In odium fidei: Warum Papst Franziskus den Mafiajäger Rosario Livatino selig spricht

«Der Vatikan setzt ein Zeichen gegen die Mafia, ein lautes, obschon es in der leisen Form einer Seligsprechung daherkommt. Es ist ein Anathema, ein Bannstrahl, nicht weniger.

Vor der Kirche ermorden?

Richter Rosario Livatino aus dem sizilianischen Canicattì, ermordet von Killern des organisierten Verbrechens an einem Herbsttag 1990, wird zur Ehre der Altäre erhoben, im Schnellverfahren. Papst Franziskus hat ihn zum Märtyrer erklärt, nach der Formel ‹In odium fidei›: Livatino soll aus Hass auf seinen Glauben und auf seinen Gerechtigkeitssinn getötet worden sein. (…)

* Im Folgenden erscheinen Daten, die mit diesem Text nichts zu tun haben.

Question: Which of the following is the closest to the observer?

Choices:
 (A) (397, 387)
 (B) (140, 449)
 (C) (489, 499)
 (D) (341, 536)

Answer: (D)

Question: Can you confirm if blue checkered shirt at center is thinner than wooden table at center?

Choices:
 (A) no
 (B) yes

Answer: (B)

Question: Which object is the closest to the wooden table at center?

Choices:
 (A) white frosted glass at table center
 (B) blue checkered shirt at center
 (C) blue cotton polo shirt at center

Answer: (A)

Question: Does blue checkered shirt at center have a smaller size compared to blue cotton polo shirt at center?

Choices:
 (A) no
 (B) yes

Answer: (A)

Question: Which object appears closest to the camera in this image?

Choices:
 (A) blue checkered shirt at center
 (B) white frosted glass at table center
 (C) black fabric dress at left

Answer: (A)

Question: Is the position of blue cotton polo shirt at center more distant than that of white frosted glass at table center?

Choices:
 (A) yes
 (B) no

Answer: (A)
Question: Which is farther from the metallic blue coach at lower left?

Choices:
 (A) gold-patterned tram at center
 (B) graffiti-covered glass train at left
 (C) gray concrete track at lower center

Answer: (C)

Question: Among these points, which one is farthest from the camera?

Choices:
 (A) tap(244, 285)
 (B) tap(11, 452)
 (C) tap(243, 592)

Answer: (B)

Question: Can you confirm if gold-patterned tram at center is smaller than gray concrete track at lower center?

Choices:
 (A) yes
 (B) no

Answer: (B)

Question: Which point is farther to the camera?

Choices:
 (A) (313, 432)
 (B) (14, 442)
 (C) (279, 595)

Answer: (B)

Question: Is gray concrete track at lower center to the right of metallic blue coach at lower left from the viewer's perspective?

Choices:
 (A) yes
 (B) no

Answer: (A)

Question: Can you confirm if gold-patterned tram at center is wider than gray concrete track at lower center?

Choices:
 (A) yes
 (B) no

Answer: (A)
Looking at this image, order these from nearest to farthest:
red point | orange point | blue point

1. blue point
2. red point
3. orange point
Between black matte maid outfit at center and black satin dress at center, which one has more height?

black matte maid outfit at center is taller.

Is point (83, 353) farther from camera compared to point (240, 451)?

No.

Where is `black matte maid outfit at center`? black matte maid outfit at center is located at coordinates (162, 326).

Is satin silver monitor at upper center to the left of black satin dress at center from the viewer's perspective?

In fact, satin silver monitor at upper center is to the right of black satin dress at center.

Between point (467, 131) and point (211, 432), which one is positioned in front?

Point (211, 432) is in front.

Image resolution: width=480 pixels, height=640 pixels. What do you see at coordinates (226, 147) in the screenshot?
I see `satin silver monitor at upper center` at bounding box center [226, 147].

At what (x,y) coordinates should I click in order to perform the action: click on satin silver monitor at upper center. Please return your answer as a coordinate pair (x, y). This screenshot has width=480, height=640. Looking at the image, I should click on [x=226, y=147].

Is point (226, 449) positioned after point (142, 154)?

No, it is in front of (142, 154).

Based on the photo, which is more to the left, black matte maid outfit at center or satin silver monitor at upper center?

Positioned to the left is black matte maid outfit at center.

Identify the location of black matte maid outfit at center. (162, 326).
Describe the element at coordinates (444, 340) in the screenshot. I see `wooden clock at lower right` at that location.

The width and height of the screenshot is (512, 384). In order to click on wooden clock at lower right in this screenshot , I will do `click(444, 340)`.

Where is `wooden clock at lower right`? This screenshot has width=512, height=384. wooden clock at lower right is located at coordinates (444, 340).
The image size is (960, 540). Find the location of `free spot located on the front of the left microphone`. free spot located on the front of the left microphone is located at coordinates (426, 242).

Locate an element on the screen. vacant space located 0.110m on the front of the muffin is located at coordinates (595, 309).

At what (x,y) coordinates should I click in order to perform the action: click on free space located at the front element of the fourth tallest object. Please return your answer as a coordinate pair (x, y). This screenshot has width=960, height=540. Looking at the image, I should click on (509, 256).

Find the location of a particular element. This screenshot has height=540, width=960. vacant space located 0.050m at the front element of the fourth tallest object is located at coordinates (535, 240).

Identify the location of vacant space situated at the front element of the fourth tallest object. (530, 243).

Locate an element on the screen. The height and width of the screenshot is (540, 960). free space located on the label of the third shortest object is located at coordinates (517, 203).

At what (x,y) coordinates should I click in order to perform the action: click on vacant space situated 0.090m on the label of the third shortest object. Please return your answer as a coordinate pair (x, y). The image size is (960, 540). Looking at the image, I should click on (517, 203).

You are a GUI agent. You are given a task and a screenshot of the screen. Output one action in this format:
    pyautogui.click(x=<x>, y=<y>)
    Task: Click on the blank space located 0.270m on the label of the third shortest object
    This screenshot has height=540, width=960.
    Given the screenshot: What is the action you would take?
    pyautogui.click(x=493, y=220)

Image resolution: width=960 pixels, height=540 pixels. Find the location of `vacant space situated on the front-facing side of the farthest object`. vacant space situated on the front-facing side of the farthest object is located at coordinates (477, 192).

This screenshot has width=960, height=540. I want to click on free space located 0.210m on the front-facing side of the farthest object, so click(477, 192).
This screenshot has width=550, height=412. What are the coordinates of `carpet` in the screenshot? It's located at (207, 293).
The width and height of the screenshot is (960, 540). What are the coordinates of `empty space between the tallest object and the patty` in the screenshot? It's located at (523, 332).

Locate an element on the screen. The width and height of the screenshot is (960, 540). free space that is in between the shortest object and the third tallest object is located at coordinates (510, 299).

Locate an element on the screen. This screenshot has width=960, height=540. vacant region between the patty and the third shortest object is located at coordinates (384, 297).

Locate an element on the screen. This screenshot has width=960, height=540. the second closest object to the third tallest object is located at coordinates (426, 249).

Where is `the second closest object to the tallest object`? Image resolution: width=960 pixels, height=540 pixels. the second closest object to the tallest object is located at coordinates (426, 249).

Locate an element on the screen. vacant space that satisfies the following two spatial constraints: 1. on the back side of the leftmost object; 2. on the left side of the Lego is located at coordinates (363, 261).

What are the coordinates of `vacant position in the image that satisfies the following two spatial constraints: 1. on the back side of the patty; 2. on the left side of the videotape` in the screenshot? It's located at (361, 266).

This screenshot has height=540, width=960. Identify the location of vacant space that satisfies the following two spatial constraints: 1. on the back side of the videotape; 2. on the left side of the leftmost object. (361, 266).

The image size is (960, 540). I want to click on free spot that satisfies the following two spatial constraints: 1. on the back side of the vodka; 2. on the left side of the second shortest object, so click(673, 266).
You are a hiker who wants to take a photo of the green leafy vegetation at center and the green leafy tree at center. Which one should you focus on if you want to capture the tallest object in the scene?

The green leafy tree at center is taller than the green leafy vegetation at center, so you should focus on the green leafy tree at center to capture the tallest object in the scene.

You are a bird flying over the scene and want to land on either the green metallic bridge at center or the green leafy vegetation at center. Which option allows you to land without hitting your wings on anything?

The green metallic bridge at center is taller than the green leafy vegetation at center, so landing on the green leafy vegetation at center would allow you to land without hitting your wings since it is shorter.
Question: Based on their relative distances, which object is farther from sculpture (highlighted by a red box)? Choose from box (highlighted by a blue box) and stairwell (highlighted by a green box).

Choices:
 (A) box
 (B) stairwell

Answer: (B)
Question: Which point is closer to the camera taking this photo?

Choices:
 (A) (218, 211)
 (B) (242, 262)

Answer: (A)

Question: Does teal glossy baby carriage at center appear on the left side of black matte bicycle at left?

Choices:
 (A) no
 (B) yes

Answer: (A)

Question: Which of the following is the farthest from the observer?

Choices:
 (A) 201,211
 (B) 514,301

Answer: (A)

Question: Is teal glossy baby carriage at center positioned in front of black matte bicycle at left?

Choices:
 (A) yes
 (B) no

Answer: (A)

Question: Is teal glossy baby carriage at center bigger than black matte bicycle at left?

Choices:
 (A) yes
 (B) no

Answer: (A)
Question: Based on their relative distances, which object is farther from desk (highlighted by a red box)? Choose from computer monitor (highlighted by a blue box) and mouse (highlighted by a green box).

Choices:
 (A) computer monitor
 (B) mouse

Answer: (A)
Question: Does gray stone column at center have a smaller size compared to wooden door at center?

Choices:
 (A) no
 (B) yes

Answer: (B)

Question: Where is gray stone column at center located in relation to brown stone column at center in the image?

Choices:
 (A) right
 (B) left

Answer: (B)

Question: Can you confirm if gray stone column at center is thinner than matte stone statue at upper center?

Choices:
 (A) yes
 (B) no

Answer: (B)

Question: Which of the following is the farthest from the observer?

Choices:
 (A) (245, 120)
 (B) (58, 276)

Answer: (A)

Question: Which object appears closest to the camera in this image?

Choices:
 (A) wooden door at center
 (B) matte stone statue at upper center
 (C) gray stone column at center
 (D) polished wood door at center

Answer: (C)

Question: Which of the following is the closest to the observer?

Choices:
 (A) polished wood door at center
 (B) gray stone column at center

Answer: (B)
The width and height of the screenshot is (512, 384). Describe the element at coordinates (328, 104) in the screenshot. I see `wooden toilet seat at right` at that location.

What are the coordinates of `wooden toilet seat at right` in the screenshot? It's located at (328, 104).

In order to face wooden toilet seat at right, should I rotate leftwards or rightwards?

Livatino war sehr gläubig, ein praktizierender Katholik, das war allen bekannt. Vor der Arbeit ging er immer zur Frühmesse. In seine Arbeitsagenden schrieb er jeweils als Erstes drei Buchstaben: STD, die Abkürzung von ‹Sub tutela Die›, unter Gottesschutz. Der Clan, der ihn umbrachte, so sollten es später Kronzeugen erzählen, wollte ihm zunächst vor der Kirche abpassen. Dann entschied man sich doch für die (Strasse) SS 640. (…)

Papst besucht die trauernde Mutter

1993 besuchte Johannes Paul II. Sizilien. Er traf sich auch mit den Eltern von Rosario Livatino, hielt minutenlang die Hände der Mutter, ohne ein Wort zu sagen: Die Begegnung sollte den Papst tief bewegen. Er nannte den jungen Richter schon damals einen ‹Märtyrer der Gerechtigkeit und indirekt auch des Glaubens›.

Seine Messe im Valle dei Templi, den archäologischen Stätten Agrigentos mit ihren altgriechischen Tempeln, war dann eine denkwürdige Abkehr vom langen Schweigen der Kirche. Eine ‹Zivilisation des Todes› nannte er die Mafia und sagte: ‹Ich rufe den Verantwortlichen zu: Bekehrt euch! Eines Tages wird Gottes Urteil über euch kommen.›

«Niemand fragt, wie gläubig wir waren – sondern wie glaubwürdig»

Der Geistliche, der neben ihm auf dem Podium stand, führte seine Hände zum Gesicht, als glaubte er nicht, was er da hörte. Aus der grossen Gemeinde im Freien stieg Applaus, zunächst nur zaghaft, dann etwas lauter. Die Mafia hatte sich ja immer scheinfromm gegeben, hatte Riten und Prozessionen mitgemacht oder gar finanziert, um so ihrem Handeln eine quasireligiöse Dimension zu verleihen. Der Pole exkommunizierte sie, wie das kein Papst vor ihm je getan hatte.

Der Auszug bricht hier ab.